When it kept messing up and getting stuck in loops, that’s when I had to step in. Even though I wasn’t familiar with Rust, I’d learn about specific problems as they came up and help the intern work through them. Through this process, I basically picked up Rust and can write decent code now. Eventually, I could handle most of the Rust logic myself. Thanks to my AI intern for teaching me Rust.
Going Live
A few weeks later, with the AI intern’s help, I got the MVP done. After deploying some necessary services, I launched it on Reddit. This little app includes SVG icons for some apps and enables the macOS template image feature so icons adapt to different background colors. The image processing logic was written by the intern, and after some tweaks, it’s running great - pretty happy with it.
After launch, I immediately assigned new tasks to the AI intern and knocked out a few feature iterations together: added custom SVG menu bar icon upload functionality, so I could put all sorts of weird icons in the menu bar. Then I had it read my code and give modification suggestions. Sometimes the suggestions were decent, but most of the time they felt mediocre, so I didn’t adopt them.
This project not only solved the original problem but also gave me deeper insights into AI’s role in software development. It got me thinking about AI’s potential across the broader software development field.
Can AI Replace Programmers?
I’m pretty optimistic about claims that AI will replace programmers, because it really can’t replace me. Otherwise, I should’ve been able to rely on it completely and whip up this app quickly. But nope, I still spent several weeks on it. Over a week just on core functionality, and the rest dealing with other services and the website - stuff AI couldn’t help with.
After working with my AI intern for a while, I started thinking about AI’s broader applications in software development. While it performs well in some areas, its limitations are obvious and it can’t operate without my assistance. This makes me both excited and cautious about AI’s future in programming. As AI develops, we’ll still need tons of programmers doing coding work, but they’ll all have an AI intern assistant to boost efficiency. Those who aren’t as capable as the AI intern might get eliminated.

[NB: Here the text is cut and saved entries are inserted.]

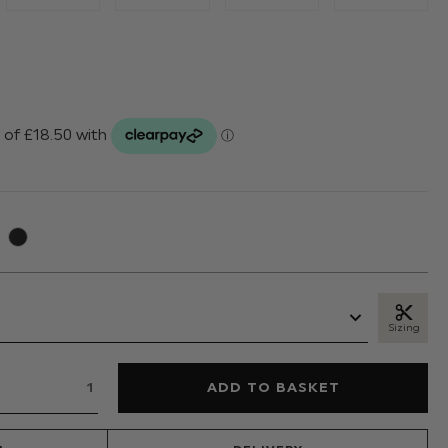
Sizing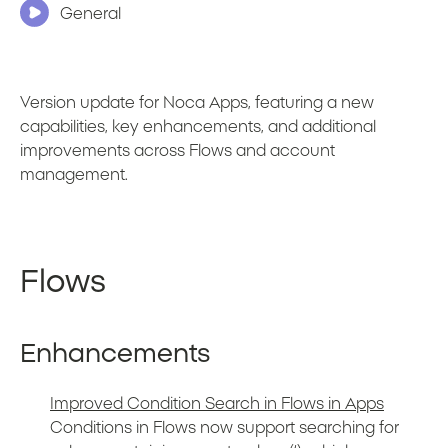
General
Version update for Noca Apps, featuring a new
capabilities, key enhancements, and additional
improvements across Flows and account
management.
Flows
Enhancements
Improved Condition Search in Flows in Apps
Conditions in Flows now support searching for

I’m increasingly convinced that AI isn’t a silver bullet, but a powerful tool. Like a Swiss Army knife - lots of functions, but you need to know which tool to use when. Sometimes the best solution might be not using AI at all.
Final Thoughts
I think as technology advances, AI will play roles in more fields, but completely replacing programmers is unlikely. More likely we’ll see new “human-machine collaboration” models where AI handles repetitive tasks and basic coding work, while programmers focus on high-level design, architecture, and innovation.
This is the story of developing an app with an AI intern. Hope my experience can give other developers who want to try AI-assisted development some inspiration.